At one point I lived near Loud Sex People, but they were in the next building over--they, like us, lived in an end unit, though I could never figure out which one. It was fairly icky, but even so I never got up the nerve to say anything about it. Or post a public sign about it. Most of my shared-wall neighbor trouble has been because they are impossibly loud. I have been upset enough to bang on the walls and the floor, and to yell "SHUT UP!" in the general direction of loud neighbors.

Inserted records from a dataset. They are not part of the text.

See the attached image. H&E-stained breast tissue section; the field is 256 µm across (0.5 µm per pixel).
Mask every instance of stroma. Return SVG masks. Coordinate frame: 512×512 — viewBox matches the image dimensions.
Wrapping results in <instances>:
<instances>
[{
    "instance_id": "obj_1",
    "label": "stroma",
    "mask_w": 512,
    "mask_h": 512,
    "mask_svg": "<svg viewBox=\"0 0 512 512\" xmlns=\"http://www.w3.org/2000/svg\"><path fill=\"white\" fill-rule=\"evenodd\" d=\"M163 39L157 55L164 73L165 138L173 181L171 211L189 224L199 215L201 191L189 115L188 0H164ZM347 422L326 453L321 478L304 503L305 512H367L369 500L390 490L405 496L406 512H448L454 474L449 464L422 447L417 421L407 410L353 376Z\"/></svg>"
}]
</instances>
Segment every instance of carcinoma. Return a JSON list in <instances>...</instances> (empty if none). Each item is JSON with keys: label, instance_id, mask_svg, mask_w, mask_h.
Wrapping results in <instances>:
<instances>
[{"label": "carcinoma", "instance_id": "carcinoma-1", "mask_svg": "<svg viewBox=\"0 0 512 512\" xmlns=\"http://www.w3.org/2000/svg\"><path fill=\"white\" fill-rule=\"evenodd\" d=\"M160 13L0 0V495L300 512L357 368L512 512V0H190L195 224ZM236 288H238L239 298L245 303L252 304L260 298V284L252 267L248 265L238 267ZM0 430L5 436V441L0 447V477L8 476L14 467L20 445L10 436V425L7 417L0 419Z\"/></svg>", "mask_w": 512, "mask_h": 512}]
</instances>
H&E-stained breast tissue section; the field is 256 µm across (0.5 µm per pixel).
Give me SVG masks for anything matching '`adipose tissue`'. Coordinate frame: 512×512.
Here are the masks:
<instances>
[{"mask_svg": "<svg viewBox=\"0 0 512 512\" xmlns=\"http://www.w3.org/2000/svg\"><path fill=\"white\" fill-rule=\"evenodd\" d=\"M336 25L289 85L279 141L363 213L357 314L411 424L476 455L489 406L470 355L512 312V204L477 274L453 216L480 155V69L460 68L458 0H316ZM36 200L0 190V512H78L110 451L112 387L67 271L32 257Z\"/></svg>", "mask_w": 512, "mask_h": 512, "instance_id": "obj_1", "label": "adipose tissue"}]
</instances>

I also once, in a mean and rather passive-agressive/creepy move of which I am not proud, but sort of makes me chuckle nonetheless, left a basket of flowers on the doorstep of some particularly loud and irritating sorority girls who lived next door. (Someone had sent me flowers and the florist bungled the order, sending the same bouquet twice, and I didn't like the flowers enough to keep a duplicate around.) Hilarity ensued when the girls' friends came over and said Here, this was on your doorstep! Delighted, my neighbors insisted that their friends shouldn't have. When everyone finally realized that no one knew where the flowers had come from(since they were so screechingly loud, I could hear every word from my living room), they all became a little frightened. I laughed meanly to myself like a Disney villain.

1 comments:

La Traductora said...

This is rich. I will keep this in mind and will make sure to follow your example, you wicked, but funny, girl you.